Indeed the Irishman quickly made a formidable impression at Goodison.  Not only did he see off the challenge of Kitchen in the Everton goal but also a second great goalkeeper, Leigh Richmond ‘Dick’ Roose, a Welsh international.  Injured in November 1904, Roose – who had walked away from football to train as a doctor earlier that year – was drafted in as cover. Everton went on a run of 12 wins and three draws over a sequence of 16 matches and narrowly missed out on the league title. But a squabble between the Welshman and Will Cuff - allied to Scott’s excellence – meant that the Irishman was preferred in the long term.

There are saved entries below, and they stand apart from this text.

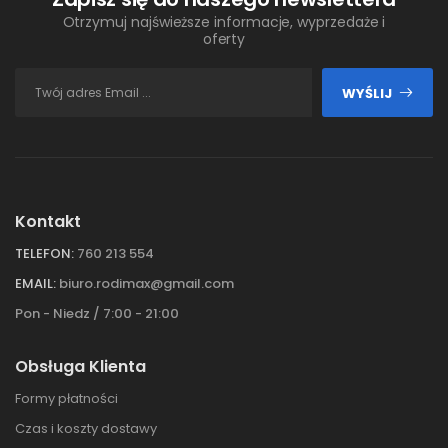
Otrzymuj najświeższe informacje, wyprzedaże i
oferty
WYŚLIJ
Kontakt
TELEFON:
760 213 554
EMAIL:
biuro.rodimax@gmail.com
Pon - Niedz / 7:00 - 21:00
Obsługa Klienta
Formy płatności
Czas i koszty dostawy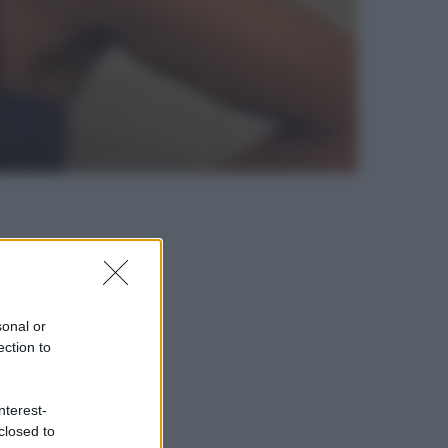
sonal or
ection to
nterest-
closed to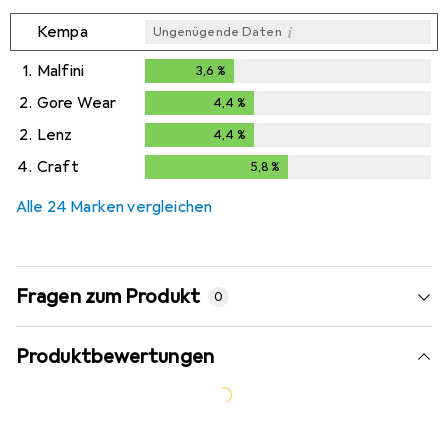
i
Kempa
Ungenügende Daten
1.
Malfini
3,6
%
3,6
%
2.
Gore Wear
4,4
%
4,4
%
2.
Lenz
4,4
%
4,4
%
4.
Craft
5,8
%
5,8
%
Alle 24 Marken vergleichen
Fragen zum Produkt
0
Produktbewertungen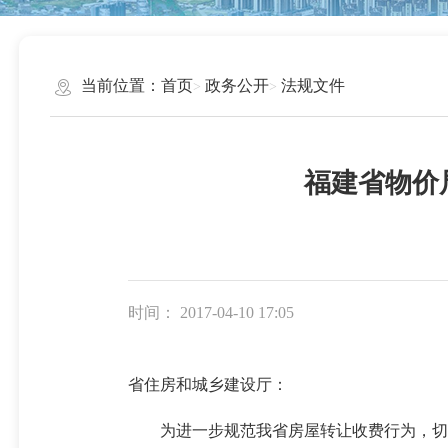
当前位置：
首页
政务公开
法规文件
福建省物价
时间： 2017-04-10 17:05
省住房和城乡建设厅：
为进一步规范我省房屋转让收费行为，切实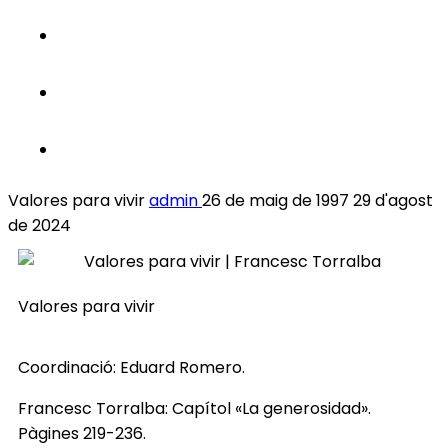
Valores para vivir
admin
26 de maig de 1997
29 d'agost
de 2024
Valores para vivir
Coordinació: Eduard Romero.
Francesc Torralba: Capítol «La generosidad».
Pàgines 219-236.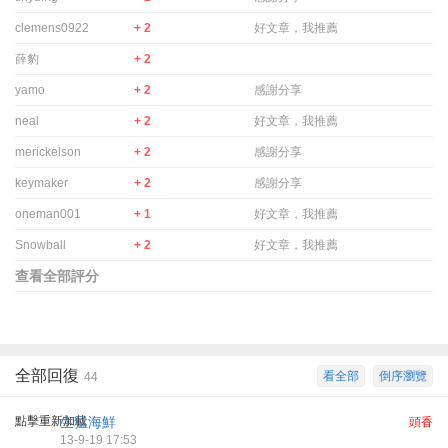
clemens0922
+ 2
好文章，我推薦
薛豹
+ 2
yamo
+ 2
感謝分享
neal
+ 2
好文章，我推薦
merickelson
+ 2
感謝分享
keymaker
+ 2
感謝分享
oneman001
+ 1
好文章，我推薦
Snowball
+ 2
好文章，我推薦
查看全部評分
全部回復
看全部
倒序瀏覽
44
點擊重新加載
生猛海鮮
頭香
13-9-19 17:53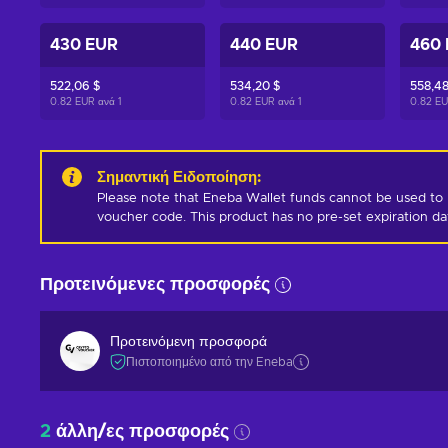
430 EUR
440 EUR
460
522,06 $
534,20 $
558,48
0.82 EUR ανά
1
0.82 EUR ανά
1
0.82 E
Σημαντική Ειδοποίηση
:
Please note that Eneba Wallet funds cannot be used to 
voucher code. This product has no pre-set expiration d
Προτεινόμενες προσφορές
Προτεινόμενη προσφορά
Πιστοποιημένο από την Eneba
2
άλλη/ες προσφορές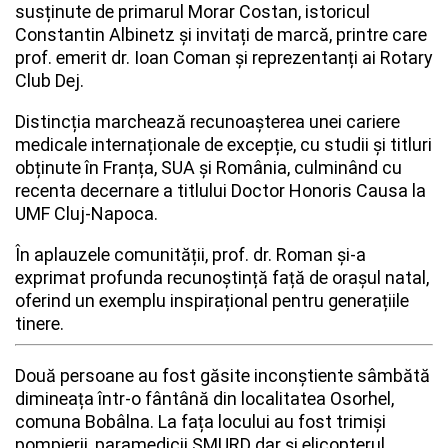
susținute de primarul Morar Costan, istoricul
Constantin Albinetz și invitați de marcă, printre care
prof. emerit dr. Ioan Coman și reprezentanți ai Rotary
Club Dej.
Distincția marchează recunoașterea unei cariere
medicale internaționale de excepție, cu studii și titluri
obținute în Franța, SUA și România, culminând cu
recenta decernare a titlului Doctor Honoris Causa la
UMF Cluj-Napoca.
În aplauzele comunității, prof. dr. Roman și-a
exprimat profunda recunoștință față de orașul natal,
oferind un exemplu inspirațional pentru generațiile
tinere.
Două persoane au fost găsite inconștiente sâmbătă
dimineața într-o fântână din localitatea Osorhel,
comuna Bobâlna. La fața locului au fost trimiși
pompierii, paramedicii SMURD dar și elicopterul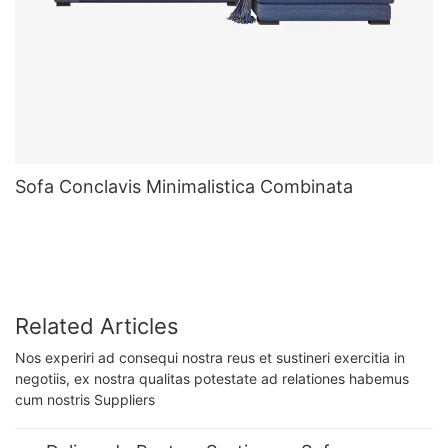
Sofa Conclavis Minimalistica Combinata
Related Articles
Nos experiri ad consequi nostra reus et sustineri exercitia in
negotiis, ex nostra qualitas potestate ad relationes habemus
cum nostris Suppliers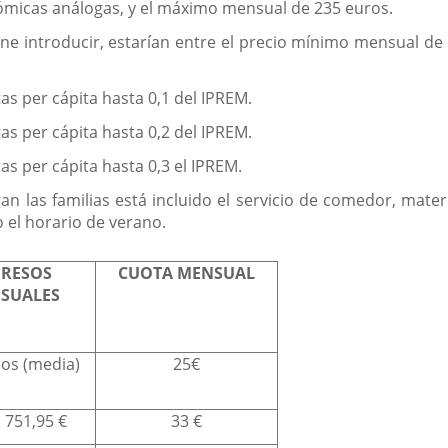
ómicas análogas, y el máximo mensual de 235 euros.
e introducir, estarían entre el precio mínimo mensual de 
as per cápita hasta 0,1 del IPREM.
as per cápita hasta 0,2 del IPREM.
as per cápita hasta 0,3 el IPREM.
n las familias está incluido el servicio de comedor, materi
 el horario de verano.
GRESOS
CUOTA MENSUAL
SUALES
os (media)
25€
 751,95 €
33 €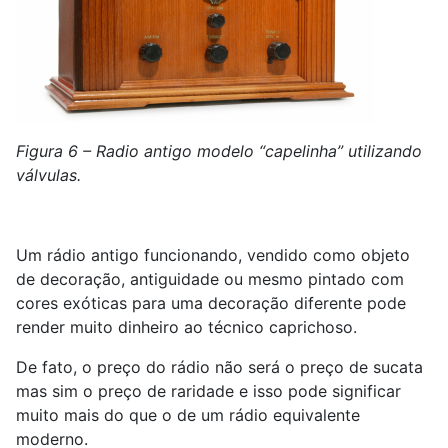
Figura 6 – Radio antigo modelo “capelinha” utilizando
válvulas.
Um rádio antigo funcionando, vendido como objeto
de decoração, antiguidade ou mesmo pintado com
cores exóticas para uma decoração diferente pode
render muito dinheiro ao técnico caprichoso.
De fato, o preço do rádio não será o preço de sucata
mas sim o preço de raridade e isso pode significar
muito mais do que o de um rádio equivalente
moderno.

Scott’s debut season – 1904/05 – nearly brought a League Championship medal. He had to wait just a further year to win the FA Cup, but thereafter his story was one of nearly misses. He was on the losing team in the 1907 FA Cup Final, a league runner up again in 1909 and 1912. In 1910 he was on the Everton team in an FA Cup semi final replay against Barnsley that ended in 3-0 defeat and a football catastrophe. Everton’s captain, Jack Taylor, suffered a freak career ending injury to his throat, while Scott also suffered serious injury.

‘With Barnsley's first goal came the disablement of Scott,’ reported the Liverpool Mercury.  ‘Scott was on the ground when the ball was put through, and some means or other the first two fingers of his right hand were injured. The bleeding was profuse, and when the injury had been attended to Scott was little good in goal. A couple of goals were put past him in the closing stages, and the wounds, were reopened to such an extent that he had to leave the field just before the whistle blew.’

Through these years of heartbreaking nearly-misses, Scott was a consistently excellent custodian.  In the Athletic News a lengthy controversy arose between the merits of Scott, Roose and Liverpool’s England international, Sam Hardy; Scott was eventually decreed the finest of the three. ‘The nonchalant Irishman seemed to be always chewing, had wonderful anticipation, rarely left his goal and did everything in a quiet cool manner that evoked admiration,’ wrote ‘Red Rick’ in a 1930s profile in the Everton programme. The author cited Scott as the greatest Everton goalkeeper in their sixty-year history.

Perhaps surprisingly Everton replaced Scott with James Caldwell at the end of the 1911/12 season and the Irishman joined Leeds City, where he spent just two seasons. His departure from Goodison surely impacted on his former team, who dropped from runners up in his final year at the club to eleventh in the first year without him. 

Scott’s younger brother Elisha emerged in the 1920s as Liverpool’s greatest goalkeeper. Twelve years Billy’s junior, Everton tried on several occasions to buy Elisha. ‘Elisha Scott, the Liverpool keeper, was the greatest I have ever seen,’ Dixie Dean would recall, and the pair shared a formidable rivalry.

But the two Scott brothers, despite their shared background and position were very different people.  ‘I don’t suppose there were two such contrasting characters as William and Elisha, but in spite of that they were parallel cases when they took the sport and kept goal,’ recalled Ernest ‘Bee’ Edwards in the Liverpool Echo in 1936. ‘In fact, one would call William Scott the stolid goalkeeper and in dealing with the best shot of old times. William Scott was unequalled in his ability using a knuckle to knock down the hottest shot from a Hampton, a shepherd, or any other driving force.’

After years of working in the pub trade, Scott died of pneumonia in August 1936, aged just 54.